Pero hay otras jornadas en las que debe levantar su puesto más temprano que de costumbre porque felizmente alguien le encarga para su fiesta o reunión uno o varios cientos de chalupas. “Abro a las 11 y me voy hasta que termino, a veces es más temprano y otras más tarde. Pero también me apuro para irme cuando hay pedidos especiales. Solo es cuestión de que me digan con tiempo y se los hacemos”.
Para don Hugo y su familia, la venta de chalupas fue la gran solución a una crisis por la que atravesaban, y desde entonces, han podido salir adelante. A veces con dificultades y otras con grandes bendiciones: “De todo hay en la vida, todo sucede. Gracias a Dios nunca he estado enfermo. Solo una vez me pasó una caída y me vino una enfermedad, pero de ahí ya me recuperé y ahora todo ha vuelto a estar normal”.
Ellos, como muchos otros vendedores en la capital brindan un servicio muy necesario porque forman parte de ese sistema alimenticio informal en el que tanto el comprador como el vendedor se benefician y las familias pueden subsistir.
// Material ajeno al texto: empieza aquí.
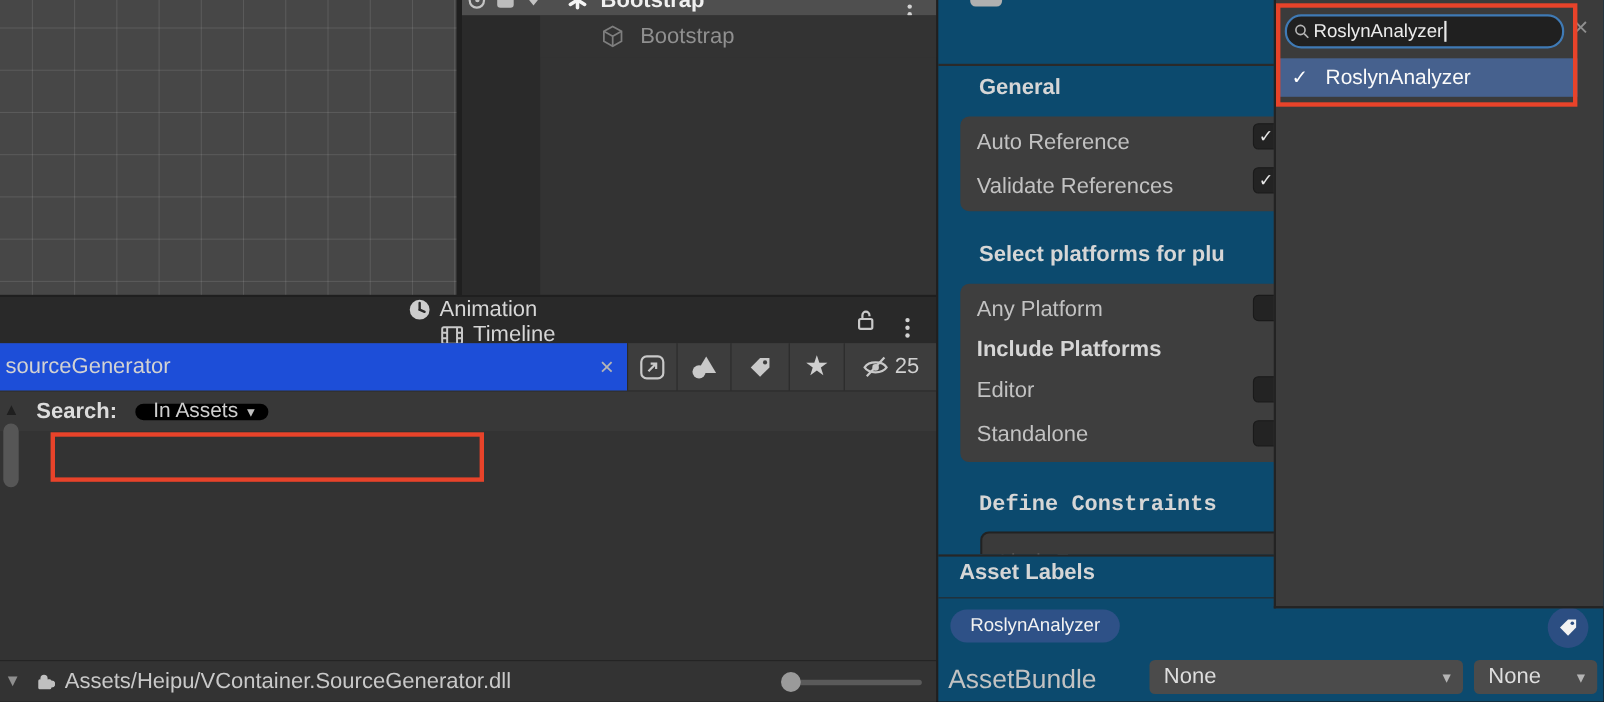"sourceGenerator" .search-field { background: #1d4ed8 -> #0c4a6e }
Junto a Hugo hay un segundo puesto, es de un hombre que vende atrapasueños. Mientras él acomoda una y otra vez su mercancía al ritmo de las canciones que suenan desde el reproductor, Hugo Mújica permanece sentado, sonriendo. Sus ojos brillan de contento cuando habla de esos cientos de chalupas que hacen por encargo.
Al final, nos despedimos, nos damos la mano. De pronto me dice: “Estamos bien y andamos en lo mismo”.
Me marcho pensando que sí, que andamos en lo mismo. Ambos somos errabundos, vamos de un lado a otro con nuestros sueños dentro de esa canasta que, visible o invisible, nos acompaña en nuestro caminar al cerrar la puerta de la casa cada mañana para, como solía decir mi papá: “irnos a hacer por la vida”.
P.D. Si tienes una reunión, una fiesta o simplemente estás de antojo, busca a don Hugo y su esposa muy cerca del Templo de San Francisco y encárgales tus chalupas o cómprale al menos una deliciosa charolita para botanear mientras paseas.